Business / Personal Finance

Inge Lamprecht
4 minute read
8 Dec 2015
12:41 pm

Three things to know about retirement reform

Inge Lamprecht

Unpacking annuitisation, the increased deduction and the implications for high net worth individuals.

Picture: Thinkstock

Regulations to harmonise the tax treatment of retirement fund contributions are set to be introduced from March 1 next year, but questions remain about whether the reforms will really encourage household savings and improve the plight of vulnerable individuals.

This article looks at three of the changes and their broader ramifications.

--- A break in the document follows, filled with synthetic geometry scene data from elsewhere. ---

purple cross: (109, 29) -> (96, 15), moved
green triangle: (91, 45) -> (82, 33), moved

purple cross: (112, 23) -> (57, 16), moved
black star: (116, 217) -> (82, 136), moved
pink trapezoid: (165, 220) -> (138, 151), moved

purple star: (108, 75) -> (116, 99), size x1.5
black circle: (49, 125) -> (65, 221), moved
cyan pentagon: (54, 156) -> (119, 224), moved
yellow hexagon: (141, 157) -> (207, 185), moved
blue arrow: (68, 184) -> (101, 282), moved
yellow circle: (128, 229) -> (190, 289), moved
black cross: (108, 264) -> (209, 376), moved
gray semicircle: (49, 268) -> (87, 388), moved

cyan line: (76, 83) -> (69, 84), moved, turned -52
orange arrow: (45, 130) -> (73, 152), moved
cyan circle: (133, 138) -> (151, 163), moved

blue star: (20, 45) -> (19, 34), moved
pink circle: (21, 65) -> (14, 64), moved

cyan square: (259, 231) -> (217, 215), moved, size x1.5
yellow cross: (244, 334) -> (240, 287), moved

1. Provident funds compelled to annuitise two-thirds of pension, but only once a R247 500 threshold is reached

From March 1 next year all new contributions to provident funds by those younger than 55 will be subject to the two-thirds annuitisation requirement at retirement (provident fund members will only be able to take one third of their pension benefit as a cash lump sum and the remaining two thirds will have to be annuitised), but only once a member’s retirement savings exceed R247 500. The previously proposed threshold was R150 000.

Provident fund members could previously take their full pension benefit as a cash lump sum at retirement.

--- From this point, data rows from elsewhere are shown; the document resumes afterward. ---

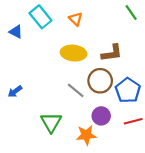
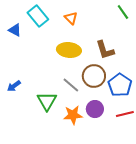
brown L-shape: (112, 53) -> (105, 50), turned 80
green triangle: (51, 122) -> (47, 101), moved
orange star: (86, 135) -> (73, 115), moved

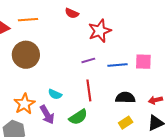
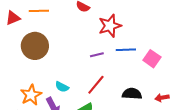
pink square: (143, 62) -> (152, 59), turned 30
blue line: (118, 65) -> (126, 50), moved
red line: (89, 90) -> (96, 85), turned 45

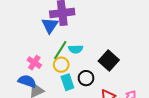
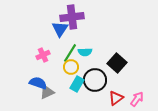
pink cross: (34, 63) -> (43, 55), moved, turned 32
black circle: (86, 78) -> (95, 80), size x1.5
cyan rectangle: (67, 82) -> (77, 84), turned 49

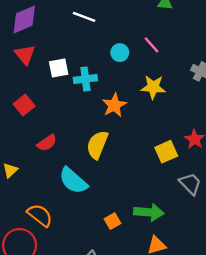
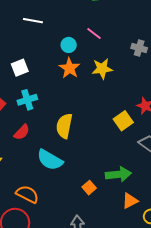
cyan cross: (85, 79) -> (27, 100), moved
orange star: (114, 105) -> (70, 68), moved

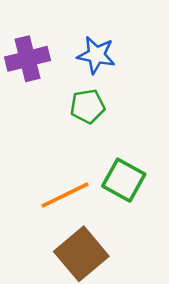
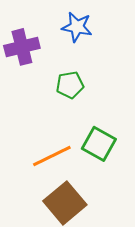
blue star: (96, 55) -> (77, 27), moved

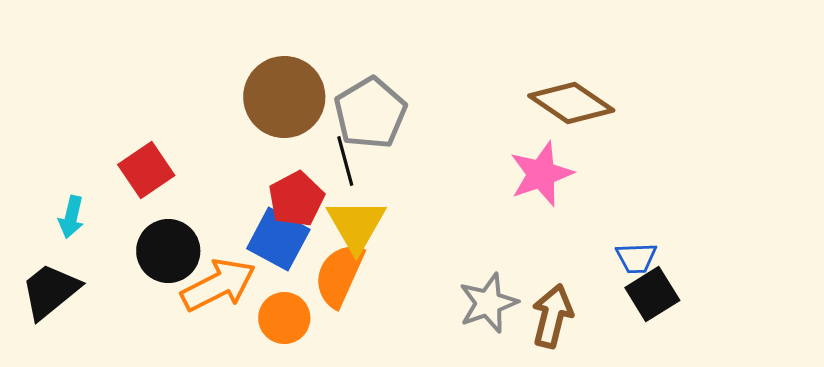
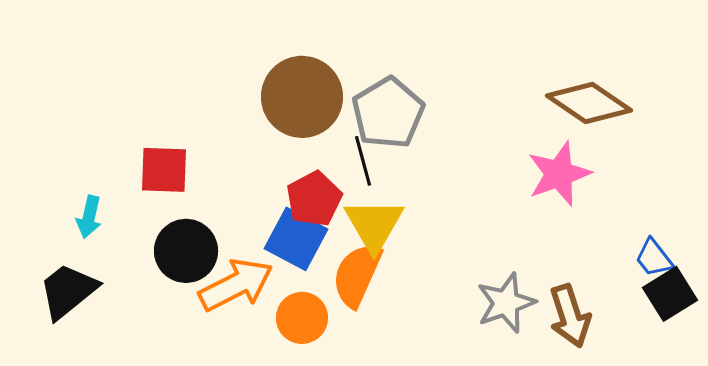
red square: (146, 170) -> (164, 170), turned 36
blue trapezoid: (636, 258) -> (654, 258), turned 54
brown arrow: (552, 316) -> (570, 316), turned 148

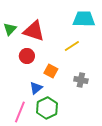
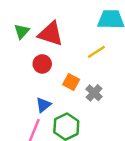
gray cross: (81, 80) -> (94, 93), moved, turned 32
blue triangle: (36, 88) -> (43, 105), moved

In a Question and Answer document released by National Treasury, it emphasises that the reforms do not take away the right of provident fund members to take their benefits before or at retirement.

“Instead, the reforms enable a slower use of such benefits in retirement by requiring annuitising from a certain amount. The data indicates that 83.5% of provident fund members earn R160 000 or less, and that the majority of these retire with an average retirement benefit of R300 000 or less,” it said.

Gavin Came, director of the Financial Intermediaries Association of Southern Africa (FIA), says the increased threshold of R247 500 probably reflects the vast majority of the member pension accounts administered by the various pension administrators.

As a result, a significant number of provident fund members would not be required to annuitise.

“From this point of view the financially vulnerable people are not protected at all,” he says.

Came says it seems the measures are going to force annuitisation on relatively wealthy savers who may, as a result, be less inclined to commit savings to these funds.

“What we should have done is allow people to draw lump sums after they had sufficient accumulated capital to secure, say, a R1 500 per month escalating pension,” he argues.

In other words, South Africans should have been compelled to preserve the first, for example R200 000 of their pension, and only be able to draw lump sums after that. However, unions would have rejected such a proposal, he says.

But says Kobus Hanekom, head of strategy, governance and compliance at Simeka Consultants and Actuaries, on average South Africans don’t earn a pension of much more than 25% of their last salary in retirement (the net replacement ratio).

For people who need to live off 20% off their final salary, taking an annuity will not be that helpful. For South Africans who have a relatively small pension, it may be better to access the lump sum at retirement and to buy a house, vehicle or cows and to generate an income in their old age, he adds.

While the current situation is not perfect, on the whole South Africa is moving in the right direction, but it will take a number of years to reach a point where most South Africans have set aside appropriate amounts of money to sustain their lifestyle in retirement, Hanekom says.

2. The tax deduction for retirement contributions is increased to up to 27.5% of the greater of taxable income or remuneration

Came says while he would advise individuals to utilise the opportunity to increase their contributions, most vulnerable South Africans are struggling to get to 15% and would not be able to reach 27.5%.

Hanekom says the average lower income South African is highly indebted and even though they may want to contribute more towards their retirement savings, they simply can’t.

To improve the current savings scenario will be a process, which will take a number of years, he adds.

However, Hanekom expects that a significant portion of those South Africans who are not already in a debt trap and who have a better understanding of what it takes to retire comfortably, will contribute more towards their retirement.

3. The tax deduction of 27.5% will be subject to a rand cap of R350 000 per annum

Hanekom says for fund members who earn more than R1.27 million per annum, this will unfortunately not be good news.

These members will be entitled to a tax deduction on contributions of up to 27.5% of their remuneration or their taxable income, whichever is the greater, but subject to a rand cap of R350 000 per annum. This is the cumulative maximum for all retirement fund contributions, he says.

“Higher income earners will therefore have to combine their contributions, including those to retirement annuity funds and decide on a strategy going forward,” he says.

But says Came, over-contributing to a retirement fund (in excess of R350 000) is not such a significant issue, since the undeducted portion of the over-contributions is carried forward to the next year and eventually paid to the individual in the form of a tax-free pension.

“In the meantime, your portfolio has grown totally free of tax,” he says.